18:48:28:WU00:FS01:0x22:Completed 3650000 out of 5000000 steps (73%)
19:00:47:WU00:FS01:0x22:Watchdog triggered, requesting soft shutdown down
19:10:47:WU00:FS01:0x22:Watchdog shutdown failed, hard shutdown triggered
19:10:47:WARNING:WU00:FS01:FahCore returned an unknown error code which probably indicates that it crashed
19:10:47:WARNING:WU00:FS01:FahCore returned: WU_STALLED (127 = 0x7f)
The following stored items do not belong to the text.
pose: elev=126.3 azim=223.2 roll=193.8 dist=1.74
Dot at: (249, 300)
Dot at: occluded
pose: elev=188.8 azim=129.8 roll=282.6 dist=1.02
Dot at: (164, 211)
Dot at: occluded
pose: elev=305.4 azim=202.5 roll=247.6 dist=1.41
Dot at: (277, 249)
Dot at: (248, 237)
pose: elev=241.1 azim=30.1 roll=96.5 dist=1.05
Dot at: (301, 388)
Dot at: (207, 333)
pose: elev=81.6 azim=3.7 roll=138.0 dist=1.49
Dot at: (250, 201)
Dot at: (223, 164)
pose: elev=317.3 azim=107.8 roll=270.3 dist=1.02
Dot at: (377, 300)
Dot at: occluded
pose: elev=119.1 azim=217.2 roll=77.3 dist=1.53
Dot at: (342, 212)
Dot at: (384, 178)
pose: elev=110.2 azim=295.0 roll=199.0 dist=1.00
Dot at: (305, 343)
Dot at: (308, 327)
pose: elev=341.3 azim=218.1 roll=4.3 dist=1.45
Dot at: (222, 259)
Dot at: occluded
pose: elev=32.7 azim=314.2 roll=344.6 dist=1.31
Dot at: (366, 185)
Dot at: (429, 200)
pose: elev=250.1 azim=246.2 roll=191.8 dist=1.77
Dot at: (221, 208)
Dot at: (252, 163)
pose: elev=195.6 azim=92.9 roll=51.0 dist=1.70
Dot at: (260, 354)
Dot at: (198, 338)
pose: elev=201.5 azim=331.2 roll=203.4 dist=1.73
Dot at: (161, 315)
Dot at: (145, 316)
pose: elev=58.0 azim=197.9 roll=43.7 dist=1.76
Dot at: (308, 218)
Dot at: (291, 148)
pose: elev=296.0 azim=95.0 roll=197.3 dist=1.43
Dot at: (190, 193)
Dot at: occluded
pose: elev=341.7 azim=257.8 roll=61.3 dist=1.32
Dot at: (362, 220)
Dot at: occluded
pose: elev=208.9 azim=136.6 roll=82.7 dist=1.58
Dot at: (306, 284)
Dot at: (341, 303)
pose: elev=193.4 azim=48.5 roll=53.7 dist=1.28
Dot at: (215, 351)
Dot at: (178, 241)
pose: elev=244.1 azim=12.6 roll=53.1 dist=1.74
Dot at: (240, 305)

19:10:47:WU00:FS01:Starting
19:10:47:WU00:FS01:Running FahCore: "C:\Program Files (x86)\FAHClient/FAHCoreWrapper.exe" C:\Users\user\AppData\Roaming\FAHClient\cores/cores.foldingathome.org/win/64bit/22-0.0.13/Core_22.fah/FahCore_22.exe -dir 00 -suffix 01 -version 706 -lifeline 3568 -checkpoint 30 -opencl-platform 0 -opencl-device 0 -cuda-device 0 -gpu-vendor nvidia -gpu 0 -gpu-usage 100
19:10:47:WU00:FS01:Started FahCore on PID 11696
19:10:47:WU00:FS01:Core PID:3988
19:10:47:WU00:FS01:FahCore 0x22 started
19:10:48:WU00:FS01:0x22:*********************** Log Started 2021-01-11T19:10:47Z ***********************
19:10:48:WU00:FS01:0x22:*************************** Core22 Folding@home Core ***************************
19:10:48:WU00:FS01:0x22:       Core: Core22
19:10:48:WU00:FS01:0x22:       Type: 0x22
19:10:48:WU00:FS01:0x22:    Version: 0.0.13
19:10:48:WU00:FS01:0x22:     Author: Joseph Coffland <joseph@cauldrondevelopment.com>
19:10:48:WU00:FS01:0x22:  Copyright: 2020 foldingathome.org
19:10:48:WU00:FS01:0x22:   Homepage: https://foldingathome.org/
19:10:48:WU00:FS01:0x22:       Date: Sep 19 2020
19:10:48:WU00:FS01:0x22:       Time: 02:35:58
19:10:48:WU00:FS01:0x22:   Revision: 571cf95de6de2c592c7c3ed48fcfb2e33e9ea7d3
19:10:48:WU00:FS01:0x22:     Branch: core22-0.0.13
19:10:48:WU00:FS01:0x22:   Compiler: Visual C++ 2015
19:10:48:WU00:FS01:0x22:    Options: /TP /nologo /EHa /wd4297 /wd4103 /O2 /Ob3 /Zc:throwingNew /MT
19:10:48:WU00:FS01:0x22:             -DOPENMM_GIT_HASH="\"189320d0\""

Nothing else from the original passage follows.